Could you say the same thing in another natural way in Swedish?

Yes, several variants are possible. A few common ones:

  • Hälften av gruppen vill gå hem, medan den andra hälften vill fortsätta.
    (medan = while/whereas; a bit more formal.)

  • Halva gruppen vill gå hem, men resten vill fortsätta.
    Half the group wants to go home, but the rest want to continue.

  • En del av gruppen vill gå hem, men de andra vill fortsätta.
    Some of the group want to go home, but the others want to continue.

All of these are idiomatic; the original sentence is probably the most precise if you really mean “exactly half” and “the other half”.

Why is andra used here, and does andra change with gender or number?
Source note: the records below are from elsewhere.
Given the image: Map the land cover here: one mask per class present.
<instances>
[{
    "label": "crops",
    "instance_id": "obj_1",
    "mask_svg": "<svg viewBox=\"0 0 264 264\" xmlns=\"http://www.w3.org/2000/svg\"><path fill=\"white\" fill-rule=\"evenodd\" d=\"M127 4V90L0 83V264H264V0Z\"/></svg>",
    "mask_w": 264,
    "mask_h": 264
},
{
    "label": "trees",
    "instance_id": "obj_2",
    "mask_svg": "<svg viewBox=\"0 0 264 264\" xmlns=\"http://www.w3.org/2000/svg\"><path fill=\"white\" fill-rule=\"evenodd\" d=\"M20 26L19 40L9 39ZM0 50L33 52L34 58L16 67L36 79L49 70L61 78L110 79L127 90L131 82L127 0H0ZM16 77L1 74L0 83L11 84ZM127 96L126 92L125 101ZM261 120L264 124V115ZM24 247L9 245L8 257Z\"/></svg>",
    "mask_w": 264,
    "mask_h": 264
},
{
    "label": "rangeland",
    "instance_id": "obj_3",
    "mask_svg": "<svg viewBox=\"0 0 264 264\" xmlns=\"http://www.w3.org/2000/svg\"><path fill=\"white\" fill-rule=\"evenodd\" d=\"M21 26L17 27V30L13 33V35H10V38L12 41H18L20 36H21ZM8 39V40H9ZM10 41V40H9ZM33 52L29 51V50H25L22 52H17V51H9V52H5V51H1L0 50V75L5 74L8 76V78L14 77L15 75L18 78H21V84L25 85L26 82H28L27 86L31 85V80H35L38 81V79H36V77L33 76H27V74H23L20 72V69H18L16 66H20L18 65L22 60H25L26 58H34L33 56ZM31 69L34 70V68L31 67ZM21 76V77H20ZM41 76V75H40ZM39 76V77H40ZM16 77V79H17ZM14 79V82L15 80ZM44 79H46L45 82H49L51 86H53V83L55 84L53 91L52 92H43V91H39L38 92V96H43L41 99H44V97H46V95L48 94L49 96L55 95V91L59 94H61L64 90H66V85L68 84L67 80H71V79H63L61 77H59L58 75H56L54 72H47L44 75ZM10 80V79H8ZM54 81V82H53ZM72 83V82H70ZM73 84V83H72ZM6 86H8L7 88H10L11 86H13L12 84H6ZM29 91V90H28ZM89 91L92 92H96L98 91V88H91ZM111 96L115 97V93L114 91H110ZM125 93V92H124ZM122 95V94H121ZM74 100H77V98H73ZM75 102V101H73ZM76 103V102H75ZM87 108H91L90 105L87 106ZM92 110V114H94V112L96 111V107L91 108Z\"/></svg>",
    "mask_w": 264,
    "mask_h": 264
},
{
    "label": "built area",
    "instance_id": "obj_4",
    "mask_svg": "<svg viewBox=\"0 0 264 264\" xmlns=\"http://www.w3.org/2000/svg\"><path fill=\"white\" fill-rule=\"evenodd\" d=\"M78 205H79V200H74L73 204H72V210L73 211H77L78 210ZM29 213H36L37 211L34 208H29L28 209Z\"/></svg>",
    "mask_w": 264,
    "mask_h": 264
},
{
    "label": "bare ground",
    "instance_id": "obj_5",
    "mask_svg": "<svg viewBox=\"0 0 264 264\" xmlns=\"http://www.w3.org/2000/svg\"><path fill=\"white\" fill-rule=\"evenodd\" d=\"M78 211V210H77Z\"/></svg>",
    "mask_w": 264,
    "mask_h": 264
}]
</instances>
Andra means both second and other in Swedish, and in practice it is invariant in form:

  • den andra hälften – the other half (common gender singular)
  • det andra rummet – the other / second room (neuter singular)
  • de andra barnen – the other children (plural)

So you do not get forms like andet or andret; the word stays andra, and only the article/pronoun (den/det/de) changes:

  • den andra … (en-word, singular)
  • det andra … (ett-word, singular)
  • de andra … (plural)

In your sentence, hälften is a common-gender noun (en hälft → hälften), so the correct phrase is den andra hälften.